I got the Exception:
Exception in thread "main"
java.lang.IllegalArgumentException: public void
main.SlidingWindowX$2.processElement(org.apache.beam.sdk.transforms.DoFn$ProcessContext,org.apache.beam.sdk.transforms.windowing.IntervalWindow)
unable to provide window -- expected window type from parameter
(org.apache.beam.sdk.transforms.windowing.IntervalWindow) is not a
supertype of actual window type assigned by windowing (W)
I came to know that when GroupByKey is applied on a PCollection to which
sessions window is applied, the output PCollection emitted from GroupByKey
doesn't have any WindowingStrategy. Is this Correct?
What should be the window type of such elements? How can I know the start
time and end time of the Session window(merged windows)?
If I apply a GroupByKey again on the result from 1st GroupByKey, I get the
Exception:
Exception in thread "main" java.lang.IllegalStateException:
GroupByKey must have a valid Window merge function. Invalid because:
WindowFn has already been consumed by previous GroupByKey
So, should a new window be applied, before I do this?

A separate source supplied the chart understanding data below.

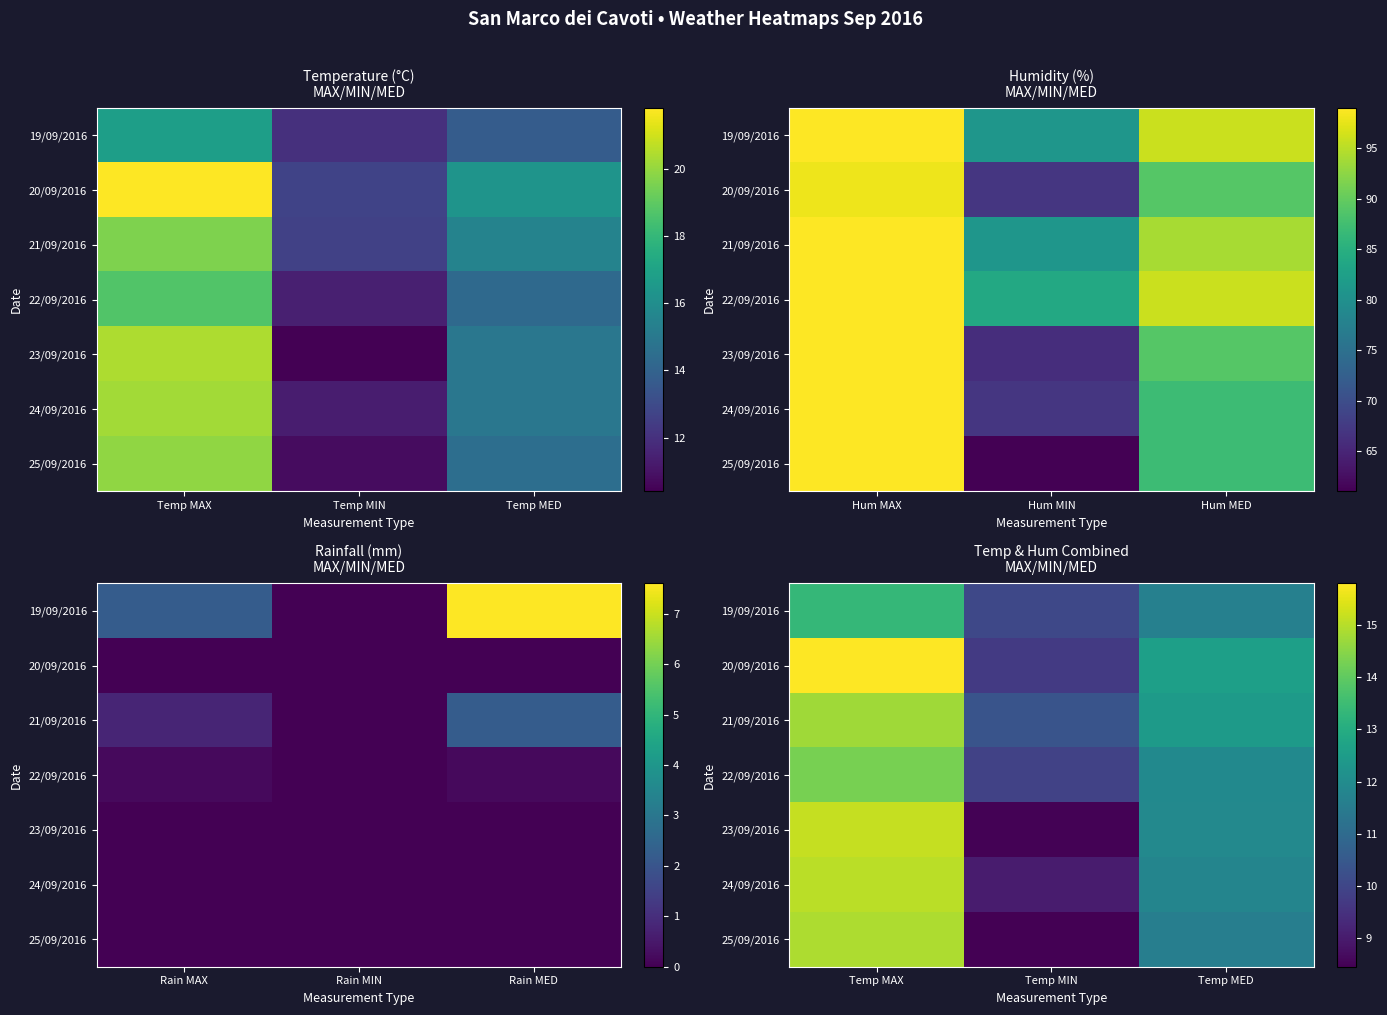

At which category does the chart reach its peak across all series?

Temp MAX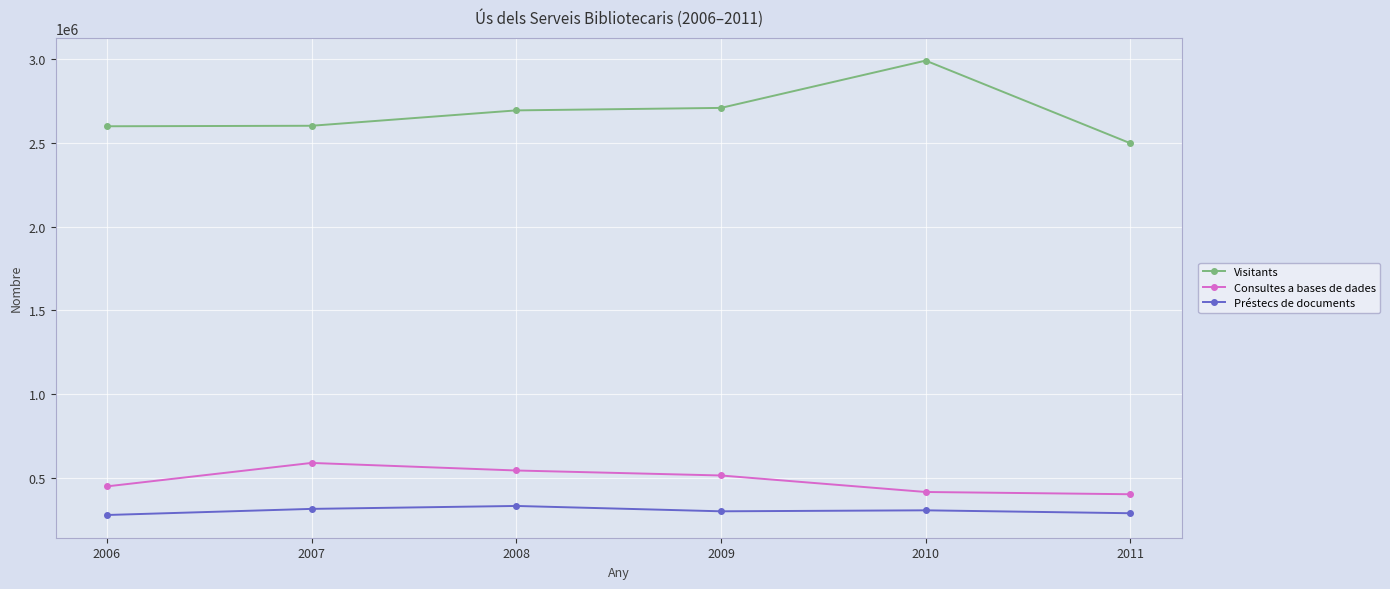

What is the minimum value shown in the chart?

276201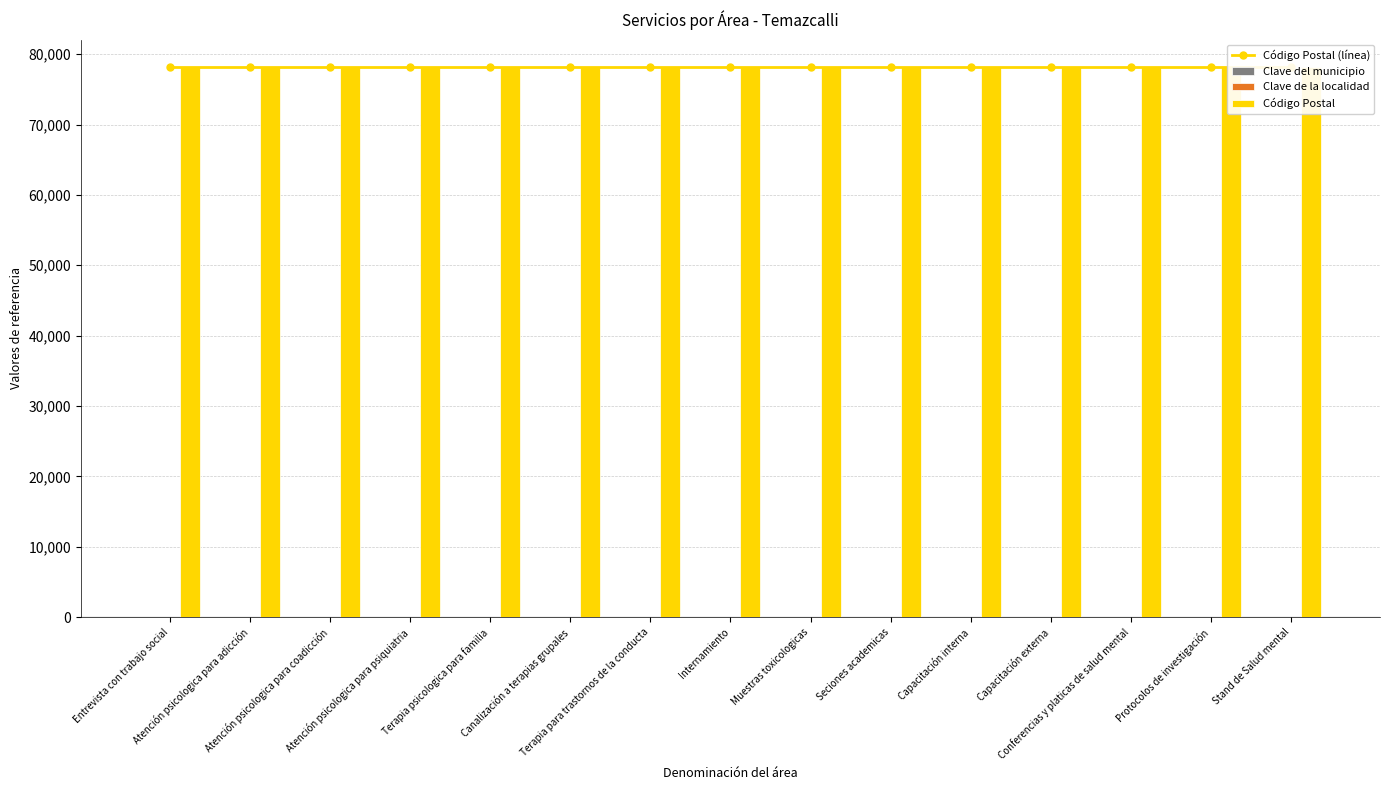

What is the difference between the highest and lowest values at Seciones academicas?

78139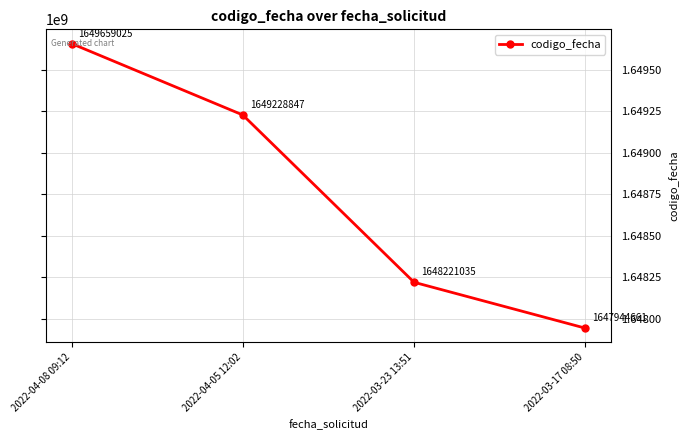

Reading right to left, transcribe all the data shown in this chart.

2022-03-17 08:50=1647944661	2022-03-23 13:51=1648221035	2022-04-05 12:02=1649228847	2022-04-08 09:12=1649659025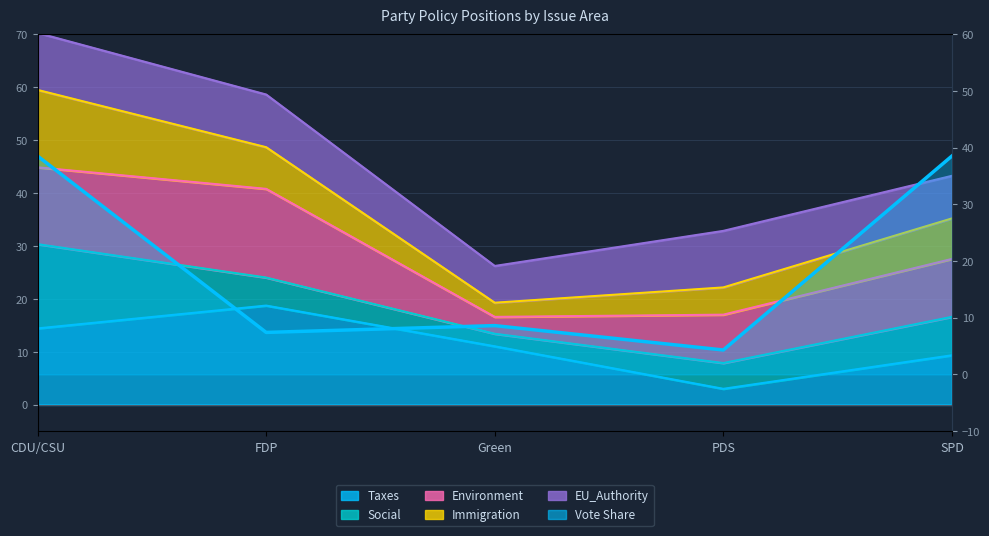

What is the label of the 4th point from the right?

FDP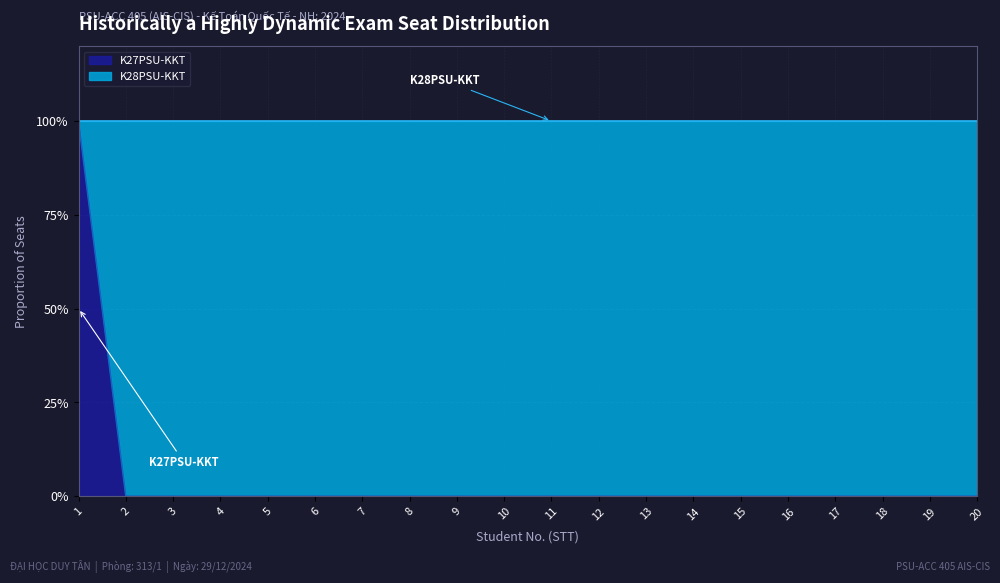

Between 9 and 4, which is larger?

9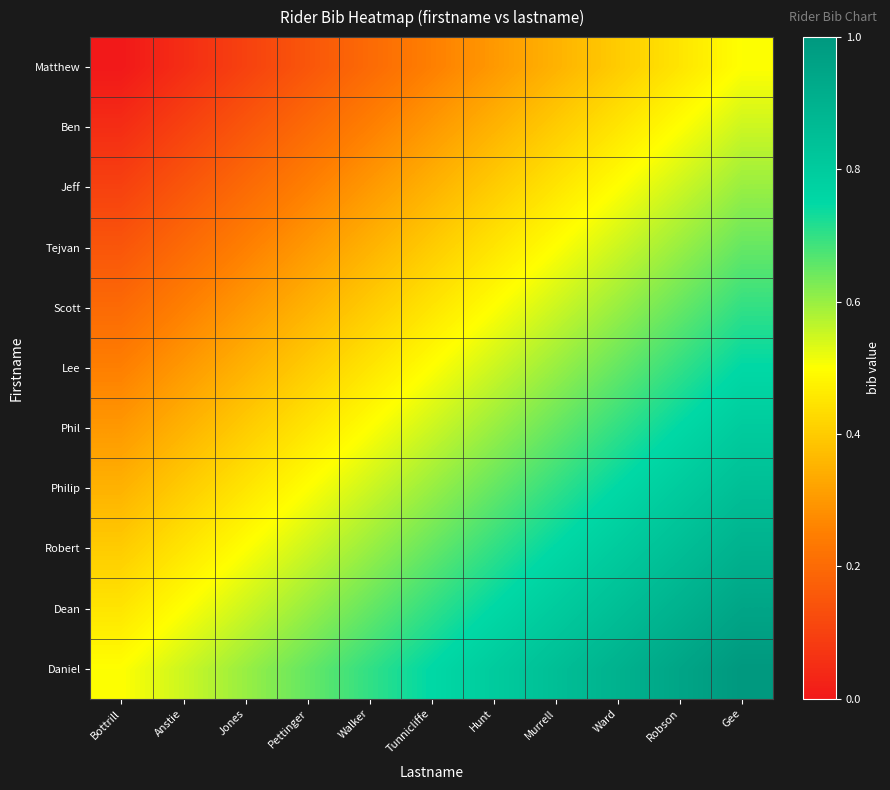

At how many categories does at least one series exceed 0?

11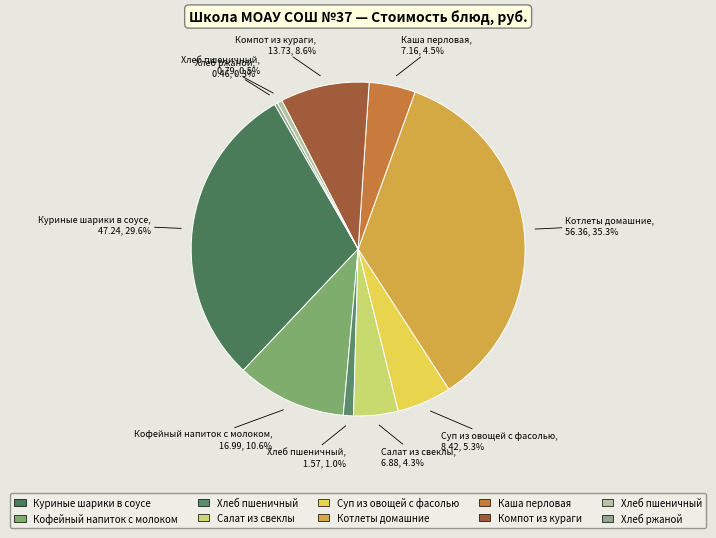

Is there any slice that represents more than half of the pie?

No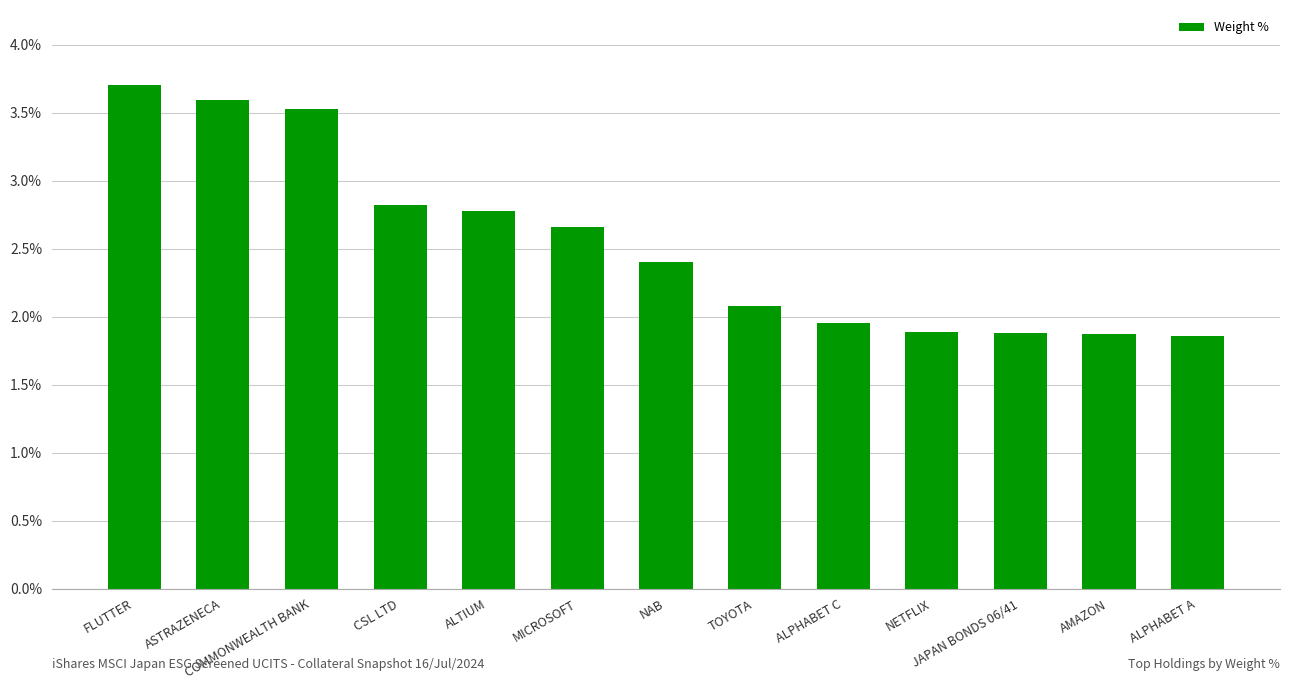

What is the average value?

2.5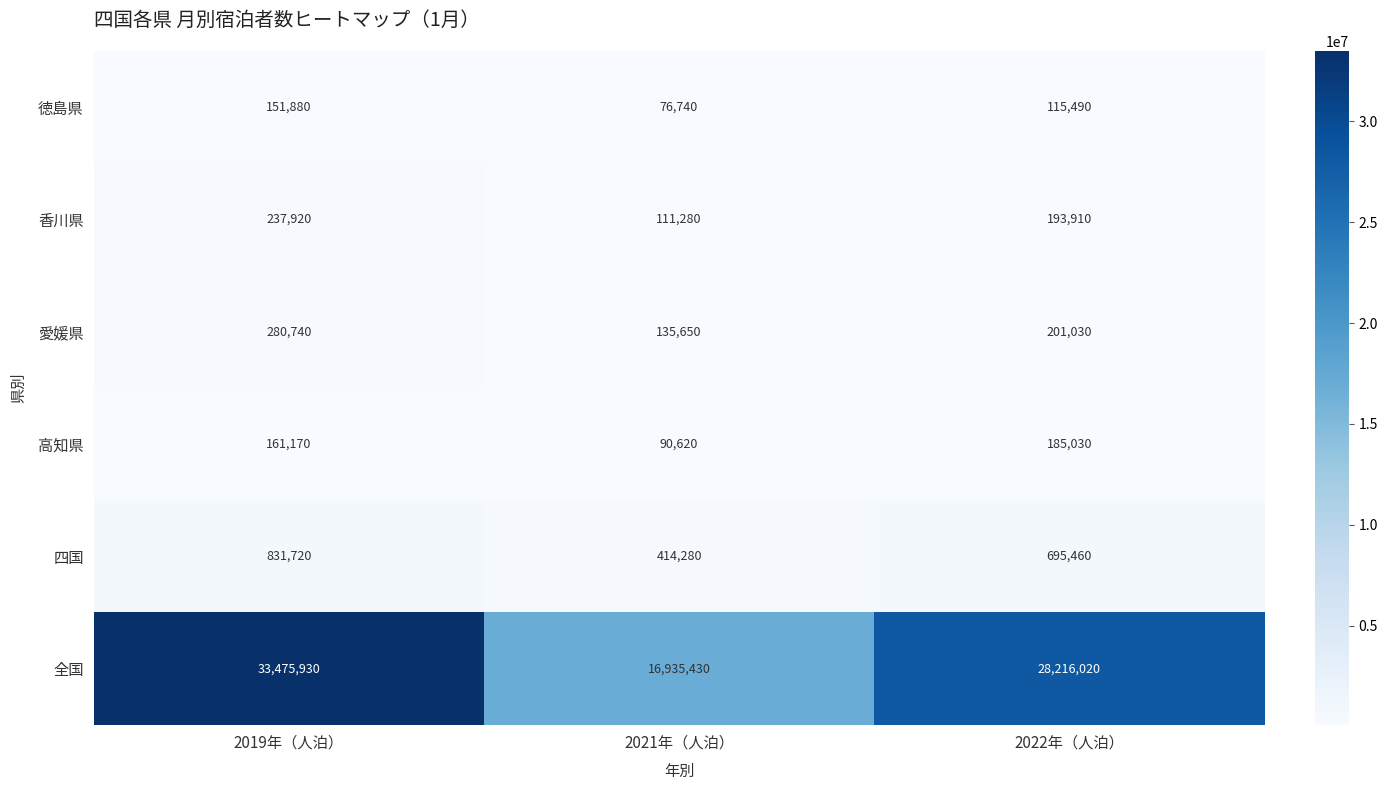

Reading left to right, what are all the values shown in this chart?

徳島県: 2019年（人泊）=151880	2021年（人泊）=76740	2022年（人泊）=115490
香川県: 2019年（人泊）=237920	2021年（人泊）=111280	2022年（人泊）=193910
愛媛県: 2019年（人泊）=280740	2021年（人泊）=135650	2022年（人泊）=201030
高知県: 2019年（人泊）=161170	2021年（人泊）=90620	2022年（人泊）=185030
四国: 2019年（人泊）=831720	2021年（人泊）=414280	2022年（人泊）=695460
全国: 2019年（人泊）=33475930	2021年（人泊）=16935430	2022年（人泊）=28216020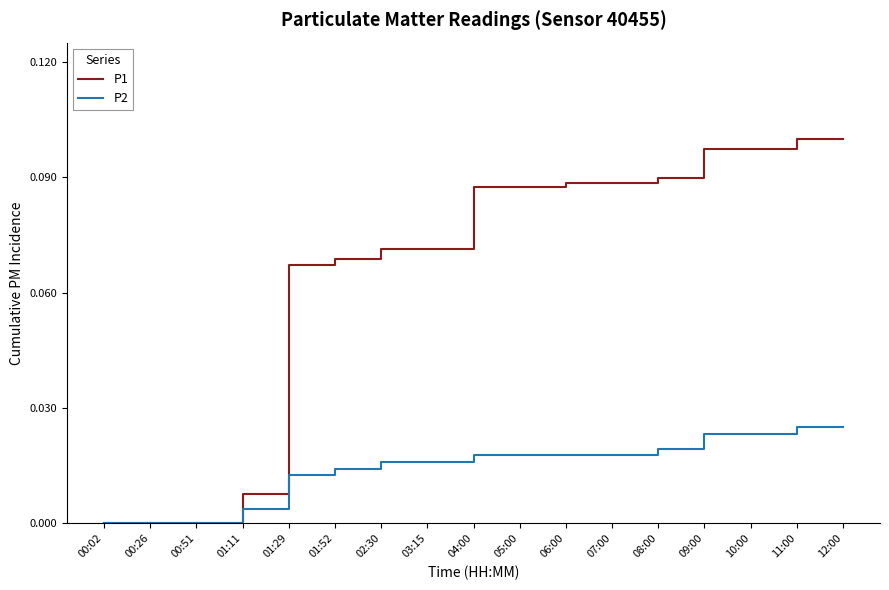

True or false: P2 has a value of 0.0 at 04:00.

True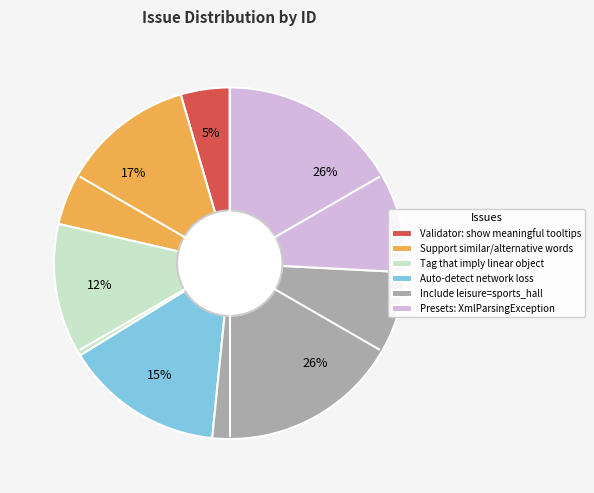

To the nearest percent, what percentage of the pie is Auto-detect network loss?

15%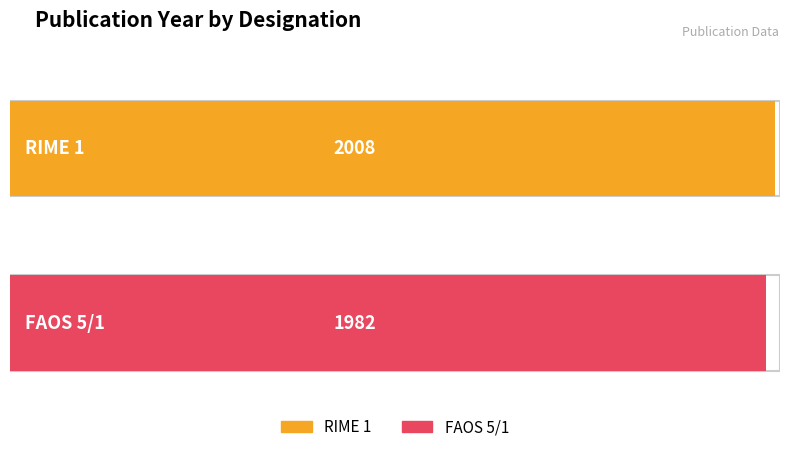

List the labels in order of value, largest first.

RIME 1, FAOS 5/1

I am obviously missing a crucial point regarding the output PCollection
emitted from Aggregate Transforms. Can you point me to any documentation
(or) code that explains this behaviour?
After going through the code, I understood that, when Sessions window is
applied, each element is assigned an Interval Window with start_time =
element_timestamp, end_time = element_timestamp + gap. And when an
Aggregation Transform is called, MergeContext is Created for each Key and
the windows are merged. Is it possible to get the MergeContext after
applying Aggregation Transforms?
Can you point me to the design doc for this behaviour?
Pipeline Steps:
1) Read from Kafka using KafkaIO
PCollection<KafkaRecord<String, String>> pcollectIO =
p.apply(KafkaIO.<String, String>read()
.withBootstrapServers("localhost:9092").withTopic("sessionWindowtopic")
.withKeyDeserializer(StringDeserializer.class).withValueDeserializer(StringDeserializer.class)
2) Convert KafkaRecord to KV
PCollection<KV<String, String>> pcollectKV = pcollectIO
.apply(ParDo.of(new DoFn<KafkaRecord<String, String>,
KV<String, String>>() {
@ProcessElement
public void processElement(@Element KafkaRecord<String,
String> record,
OutputReceiver<KV<String, String>> r) {
r.output(record.getKV());
}
}));
3) Apply sessions window
PCollection<KV<String, String>> pcollectW2 = pcollectKV
.apply(Window.<KV<String, String>>into(
Sessions.withGapDuration(Duration.standardSeconds(5))));
4) 1st GroupByKey
PCollection<KV<String, Iterable<String>>> pcollectAfterGroupBy =
pcollectW2.apply(GroupByKey.<String, String>create());
5) ParDo to output the window start time and the window end time of each
element of the PCollection emitted from GroupByKey.
pcollectAfterGroupBy.apply(ParDo.of(new DoFn<KV<String,
Iterable<String>>, Void>() {
@ProcessElement
public void processElement(ProcessContext c, IntervalWindow b) {
System.out.println(b.start());
System.out.println(b.end());
}
6) 2nd GroupByKey (used just for exploring sessions window)
PCollection<KV<String, Iterable<Iterable<String>>>>
pcollectCascaded = pcollectAfterGroupBy.apply(GroupByKey.<String,
Iterable<String>>create());
Thanks,
Rahul